▸ Exercise directions
Find the line with "إجراءات موجزة أو" in the entries below. Repeat it, every following line, and the line with "في الشرطة وجهاز الاستخبارات.", exactly and with nothing added.

+++ Data excerpts +++

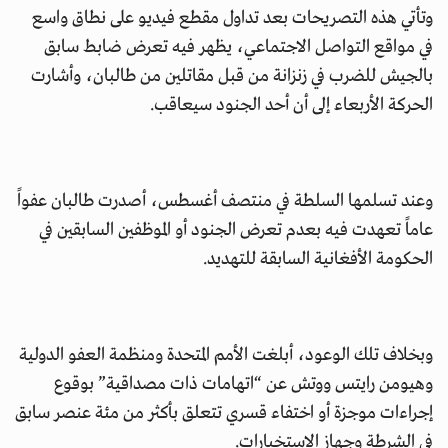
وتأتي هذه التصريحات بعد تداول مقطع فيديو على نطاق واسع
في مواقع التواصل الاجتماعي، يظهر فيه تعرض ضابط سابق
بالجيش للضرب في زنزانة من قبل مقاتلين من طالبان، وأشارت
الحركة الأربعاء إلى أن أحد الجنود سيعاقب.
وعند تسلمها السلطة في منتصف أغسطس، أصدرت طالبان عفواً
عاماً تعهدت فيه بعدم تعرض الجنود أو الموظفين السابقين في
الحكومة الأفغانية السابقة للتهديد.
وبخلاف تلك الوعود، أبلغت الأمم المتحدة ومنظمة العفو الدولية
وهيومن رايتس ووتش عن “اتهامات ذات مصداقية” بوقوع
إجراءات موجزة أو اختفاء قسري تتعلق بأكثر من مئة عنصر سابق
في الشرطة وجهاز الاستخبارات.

+++
+++ Data excerpts +++

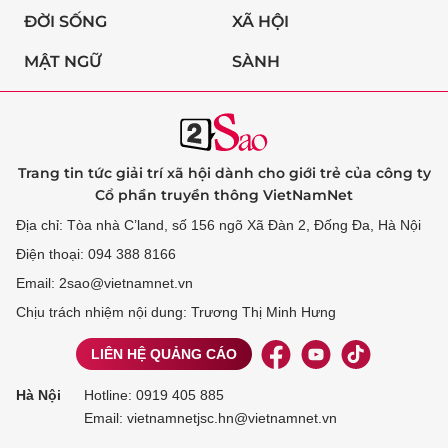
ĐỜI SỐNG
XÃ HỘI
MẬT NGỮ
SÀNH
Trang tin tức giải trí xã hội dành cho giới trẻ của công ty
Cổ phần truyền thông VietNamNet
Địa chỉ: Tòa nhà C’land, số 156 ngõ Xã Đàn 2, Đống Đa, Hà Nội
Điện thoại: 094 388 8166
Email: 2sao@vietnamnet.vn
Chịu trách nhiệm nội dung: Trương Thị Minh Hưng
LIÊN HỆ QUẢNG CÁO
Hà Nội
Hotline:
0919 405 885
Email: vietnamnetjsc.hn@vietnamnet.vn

+++
+++ Data excerpts +++

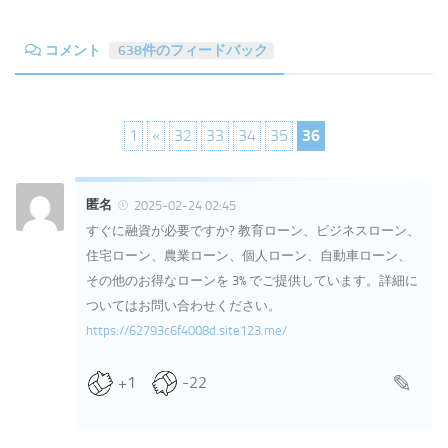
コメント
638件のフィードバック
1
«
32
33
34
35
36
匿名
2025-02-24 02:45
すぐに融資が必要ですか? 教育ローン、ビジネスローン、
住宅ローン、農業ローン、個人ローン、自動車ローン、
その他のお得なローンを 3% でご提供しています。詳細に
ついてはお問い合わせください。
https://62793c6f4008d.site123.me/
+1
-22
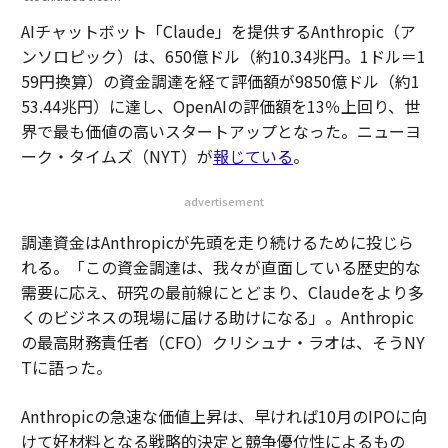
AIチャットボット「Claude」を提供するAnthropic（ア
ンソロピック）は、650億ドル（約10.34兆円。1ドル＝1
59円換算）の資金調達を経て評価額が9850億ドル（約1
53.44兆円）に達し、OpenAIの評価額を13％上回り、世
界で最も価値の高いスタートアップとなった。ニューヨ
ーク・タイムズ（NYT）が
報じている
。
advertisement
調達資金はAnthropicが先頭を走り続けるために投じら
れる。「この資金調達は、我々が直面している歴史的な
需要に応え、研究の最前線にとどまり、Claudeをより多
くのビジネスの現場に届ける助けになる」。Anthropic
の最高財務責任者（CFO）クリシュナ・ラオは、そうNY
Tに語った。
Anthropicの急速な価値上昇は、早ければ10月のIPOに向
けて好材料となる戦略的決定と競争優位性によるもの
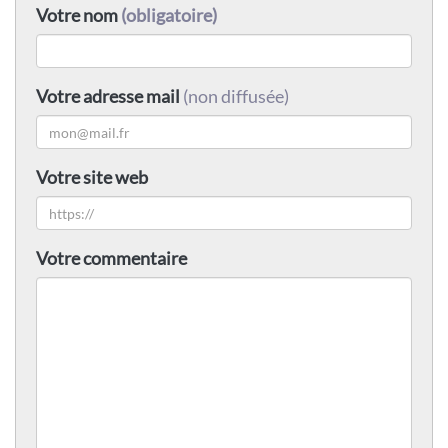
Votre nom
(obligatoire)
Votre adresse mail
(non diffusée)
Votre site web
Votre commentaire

+++

▸ Output
إجراءات موجزة أو اختفاء قسري تتعلق بأكثر من مئة عنصر سابق
في الشرطة وجهاز الاستخبارات.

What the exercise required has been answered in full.